当のこころは俺の横で俺に寄りかかって寝ている。

まるで人形みたいに美しい。


やっぱり反抗期じゃ無かったんだな!良かった。


頭をそっと撫でる。

眉間にシワが寄っていたが、撫でると綺麗さっぱり無くなった。


うん。こっちの方が良いな。


「むぅ…」


それを見ていた真照がこっちに近づいてきて、俺の隣に座った。


そして、ピトっとくっついた。


「ま、真照?」

「……」


一体どうしたんだ?顔は俯いていて見えない。


こんな事をしたら夜神に俺が殺されそうだが、今は大丈夫だ。


夜神はただ今絶賛気絶中だ。

消えたと思ったら真照に担がれて来たのには驚いたな。


「…撫でなさいよ…」

「へっ?」

「撫でなさいって言ってるのよ…。
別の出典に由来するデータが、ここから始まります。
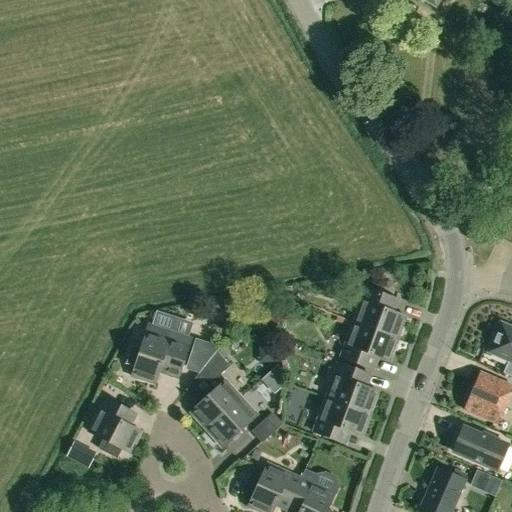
[(484,67),(499,72),(502,63),(488,58),(484,67)]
ほら!早く!」

「お、おう…」


俺は困惑しながら真照の頭を撫でる。

うーん、やっぱりアホ毛がふわふわしてるな。

実に触り心地が良い。


…よく考えたら俺美少女2人に挟まれてるんだよな。

そうか、これが幸せってやつか…。


多分もう一生分の幸運を使い切ったな。

俺、明日辺り死ぬんじゃ無いか?


『さアさア午後の部第1種目っ!走り幅跳びのお時間だっ!準備は出来ているかっ!?』

「「「おうっ!」」」


放送が走り幅跳びが始まる事を告げる。

まずは女学級委員長だ。


「智将は逃しましたが、やる事はしっかりやりますよ」


そう言って女学級委員長は走り出す。


そこそこの速さで走り、踏み切り板に乗った、次の瞬間。


どがんっ!


と言う音がして爆発が起こり、踏み切り板が壊れた。


「な…一体なんですかっ!?妨害ですか!?」


そう言いながら女学級委員長は上手く爆風に乗って距離を伸ばしている。

器用だな。


果たして、その距離はーー


「15メートル24!」

「「「おおおおおっ!!」」」


普通にやっていてこれなら世界記録なんだがな。

爆風に乗っているからな。


とは言え、かなり凄い成績だ。


「おー!すげーな!俺も負けてらんねーな!」


次の番の九頭龍が興奮したように言う。

そして走り出した。


走り出したその瞬間、九頭龍にかなり強い向かい風が吹き出した。


「わっ!?」

「きゃっ!?」


突然の突風に驚く。

テントが吹っ飛ばされそうな位強い風だ。


「うおおおおおおおおおっ!!」


その風に乗って九頭龍は跳んだ。


風は更に強くなり、台風と変わらないくらいになった。


か、風で前が見えない!


しゅおおおおおお…


と言う音がして風が止む。


目を開けると、着地用の砂は吹っ飛び無くなって、しかも九頭龍は砂場を飛び越えていた。


「そ…測定不能…」


どよどよと騒ぐ聴衆とは対照的に九頭龍は「凄い記録だなー!」とはしゃいでいた。